Aim of the exercise: Taking the entries below from the top, restate each line exactly and end with the line containing "thumb tip: (365, 744)".

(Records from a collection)

= = = = = = =

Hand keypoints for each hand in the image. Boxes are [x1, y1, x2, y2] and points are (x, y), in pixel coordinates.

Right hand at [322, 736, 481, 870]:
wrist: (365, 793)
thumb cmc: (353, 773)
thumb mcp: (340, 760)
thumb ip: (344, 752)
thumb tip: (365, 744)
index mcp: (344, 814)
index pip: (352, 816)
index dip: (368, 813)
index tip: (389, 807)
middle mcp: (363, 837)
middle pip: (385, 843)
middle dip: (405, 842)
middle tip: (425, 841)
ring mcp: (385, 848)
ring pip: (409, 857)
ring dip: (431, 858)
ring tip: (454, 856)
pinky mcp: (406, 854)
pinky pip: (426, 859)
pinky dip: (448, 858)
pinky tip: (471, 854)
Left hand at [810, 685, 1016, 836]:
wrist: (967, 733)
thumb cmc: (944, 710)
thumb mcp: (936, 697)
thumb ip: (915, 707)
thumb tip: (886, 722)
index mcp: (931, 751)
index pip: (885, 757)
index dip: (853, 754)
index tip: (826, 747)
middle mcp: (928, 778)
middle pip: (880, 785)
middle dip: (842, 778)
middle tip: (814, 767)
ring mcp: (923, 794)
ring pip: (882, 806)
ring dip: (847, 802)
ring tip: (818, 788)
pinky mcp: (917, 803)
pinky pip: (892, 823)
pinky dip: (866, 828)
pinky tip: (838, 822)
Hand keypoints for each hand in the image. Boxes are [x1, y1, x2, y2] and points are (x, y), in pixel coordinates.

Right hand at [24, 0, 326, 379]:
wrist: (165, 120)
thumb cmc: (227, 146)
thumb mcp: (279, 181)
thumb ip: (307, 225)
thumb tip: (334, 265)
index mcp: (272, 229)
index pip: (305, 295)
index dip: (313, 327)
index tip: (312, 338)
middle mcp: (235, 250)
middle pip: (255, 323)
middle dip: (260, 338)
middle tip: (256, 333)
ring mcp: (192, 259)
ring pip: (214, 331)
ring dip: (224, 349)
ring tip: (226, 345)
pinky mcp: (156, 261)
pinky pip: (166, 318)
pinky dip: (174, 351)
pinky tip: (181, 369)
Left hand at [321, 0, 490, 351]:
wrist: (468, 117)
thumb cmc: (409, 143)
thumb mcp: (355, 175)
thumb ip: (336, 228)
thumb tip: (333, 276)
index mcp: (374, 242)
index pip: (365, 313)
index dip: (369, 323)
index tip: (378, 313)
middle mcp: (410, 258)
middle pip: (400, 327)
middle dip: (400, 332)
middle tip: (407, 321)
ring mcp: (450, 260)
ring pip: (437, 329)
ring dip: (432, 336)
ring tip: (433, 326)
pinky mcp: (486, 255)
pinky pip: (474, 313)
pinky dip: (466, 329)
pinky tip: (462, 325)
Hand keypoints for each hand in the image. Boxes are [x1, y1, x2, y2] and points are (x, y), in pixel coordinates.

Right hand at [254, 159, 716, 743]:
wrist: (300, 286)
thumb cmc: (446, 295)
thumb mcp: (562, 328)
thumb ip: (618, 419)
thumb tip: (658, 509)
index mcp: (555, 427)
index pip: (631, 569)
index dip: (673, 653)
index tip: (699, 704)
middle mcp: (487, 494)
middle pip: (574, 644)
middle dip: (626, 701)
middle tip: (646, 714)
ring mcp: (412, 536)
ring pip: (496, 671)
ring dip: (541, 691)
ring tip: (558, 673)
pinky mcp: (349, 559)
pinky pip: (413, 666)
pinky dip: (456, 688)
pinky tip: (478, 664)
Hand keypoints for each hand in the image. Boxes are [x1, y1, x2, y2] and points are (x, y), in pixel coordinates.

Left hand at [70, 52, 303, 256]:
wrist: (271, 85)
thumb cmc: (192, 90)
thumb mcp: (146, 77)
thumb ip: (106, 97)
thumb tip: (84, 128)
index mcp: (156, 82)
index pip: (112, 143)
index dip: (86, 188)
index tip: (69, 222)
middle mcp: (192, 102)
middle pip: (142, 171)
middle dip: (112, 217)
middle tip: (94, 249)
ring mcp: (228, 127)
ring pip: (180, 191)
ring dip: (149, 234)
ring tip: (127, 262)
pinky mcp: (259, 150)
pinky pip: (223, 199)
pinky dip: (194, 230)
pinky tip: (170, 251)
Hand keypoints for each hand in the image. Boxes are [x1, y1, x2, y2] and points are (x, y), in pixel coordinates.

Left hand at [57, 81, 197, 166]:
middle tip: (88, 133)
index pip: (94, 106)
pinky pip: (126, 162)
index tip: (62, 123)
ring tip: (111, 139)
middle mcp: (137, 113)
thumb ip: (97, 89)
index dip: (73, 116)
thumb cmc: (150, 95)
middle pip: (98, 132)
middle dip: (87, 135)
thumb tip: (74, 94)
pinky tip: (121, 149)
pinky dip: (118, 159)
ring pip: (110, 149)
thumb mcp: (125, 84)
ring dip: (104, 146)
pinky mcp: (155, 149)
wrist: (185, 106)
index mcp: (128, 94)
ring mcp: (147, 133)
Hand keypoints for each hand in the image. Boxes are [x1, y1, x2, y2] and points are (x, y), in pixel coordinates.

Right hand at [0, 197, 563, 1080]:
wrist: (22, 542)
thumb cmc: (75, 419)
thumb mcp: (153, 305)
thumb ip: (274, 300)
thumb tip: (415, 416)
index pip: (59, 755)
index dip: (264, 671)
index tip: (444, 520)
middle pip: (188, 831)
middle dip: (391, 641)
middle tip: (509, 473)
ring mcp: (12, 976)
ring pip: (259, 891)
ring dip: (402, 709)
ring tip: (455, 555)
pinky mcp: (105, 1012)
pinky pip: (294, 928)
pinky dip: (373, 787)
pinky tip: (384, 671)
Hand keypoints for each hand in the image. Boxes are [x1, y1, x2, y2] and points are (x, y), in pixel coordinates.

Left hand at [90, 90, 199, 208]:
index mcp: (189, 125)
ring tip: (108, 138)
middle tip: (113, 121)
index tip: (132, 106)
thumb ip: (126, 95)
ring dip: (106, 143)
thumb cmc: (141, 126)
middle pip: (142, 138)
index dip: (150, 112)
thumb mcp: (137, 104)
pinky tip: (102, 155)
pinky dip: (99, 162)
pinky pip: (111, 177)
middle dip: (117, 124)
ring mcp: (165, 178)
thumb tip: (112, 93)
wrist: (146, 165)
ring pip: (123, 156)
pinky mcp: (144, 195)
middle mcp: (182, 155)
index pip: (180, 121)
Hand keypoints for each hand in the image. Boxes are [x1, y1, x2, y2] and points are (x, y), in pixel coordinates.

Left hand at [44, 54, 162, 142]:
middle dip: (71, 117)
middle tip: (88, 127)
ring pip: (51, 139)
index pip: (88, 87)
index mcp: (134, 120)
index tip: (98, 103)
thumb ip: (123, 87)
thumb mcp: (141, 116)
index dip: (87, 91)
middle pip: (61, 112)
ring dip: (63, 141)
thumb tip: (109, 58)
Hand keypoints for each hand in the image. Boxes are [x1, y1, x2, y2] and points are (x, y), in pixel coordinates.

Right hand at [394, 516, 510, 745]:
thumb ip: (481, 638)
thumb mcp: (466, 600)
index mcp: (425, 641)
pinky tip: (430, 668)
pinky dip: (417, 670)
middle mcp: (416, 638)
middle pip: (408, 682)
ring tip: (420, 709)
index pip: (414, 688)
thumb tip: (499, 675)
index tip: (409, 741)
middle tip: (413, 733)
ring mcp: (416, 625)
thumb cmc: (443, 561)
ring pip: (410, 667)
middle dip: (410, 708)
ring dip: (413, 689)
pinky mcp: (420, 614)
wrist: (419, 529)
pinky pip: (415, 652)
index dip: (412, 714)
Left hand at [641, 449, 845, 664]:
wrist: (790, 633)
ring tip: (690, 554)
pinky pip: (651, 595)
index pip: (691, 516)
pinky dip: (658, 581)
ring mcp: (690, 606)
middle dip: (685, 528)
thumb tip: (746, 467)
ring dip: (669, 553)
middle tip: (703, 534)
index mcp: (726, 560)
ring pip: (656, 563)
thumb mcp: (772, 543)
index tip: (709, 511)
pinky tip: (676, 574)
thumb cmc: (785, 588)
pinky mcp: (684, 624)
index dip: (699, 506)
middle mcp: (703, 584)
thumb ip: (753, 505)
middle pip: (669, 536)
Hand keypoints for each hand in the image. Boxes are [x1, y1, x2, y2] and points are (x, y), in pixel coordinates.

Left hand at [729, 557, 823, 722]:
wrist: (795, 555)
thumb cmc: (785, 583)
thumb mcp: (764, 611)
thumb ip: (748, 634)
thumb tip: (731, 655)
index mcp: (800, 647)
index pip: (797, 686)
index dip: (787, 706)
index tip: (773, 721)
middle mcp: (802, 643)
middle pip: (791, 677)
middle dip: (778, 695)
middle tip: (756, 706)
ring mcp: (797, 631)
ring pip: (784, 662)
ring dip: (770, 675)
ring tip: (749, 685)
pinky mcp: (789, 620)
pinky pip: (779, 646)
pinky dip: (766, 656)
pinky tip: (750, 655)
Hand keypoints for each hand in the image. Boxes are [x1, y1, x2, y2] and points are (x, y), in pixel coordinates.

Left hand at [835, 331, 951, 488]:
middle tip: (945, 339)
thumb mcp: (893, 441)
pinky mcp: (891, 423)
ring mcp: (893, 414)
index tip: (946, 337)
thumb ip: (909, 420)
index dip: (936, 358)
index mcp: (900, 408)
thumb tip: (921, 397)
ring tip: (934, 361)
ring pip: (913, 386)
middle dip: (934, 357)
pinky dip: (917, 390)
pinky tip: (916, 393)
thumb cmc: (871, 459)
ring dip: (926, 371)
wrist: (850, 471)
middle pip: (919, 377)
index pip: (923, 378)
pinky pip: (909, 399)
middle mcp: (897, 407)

= = = = = = =

Finished exercise:
Hand keypoints for each hand in the image. Boxes are [x1, y1, x2, y2] and points are (x, y), in pixel coordinates.

Right hand at [322, 736, 481, 870]:
wrist: (365, 793)
thumb cmc: (353, 773)
thumb mcp: (340, 760)
thumb ip: (344, 752)
thumb tip: (365, 744)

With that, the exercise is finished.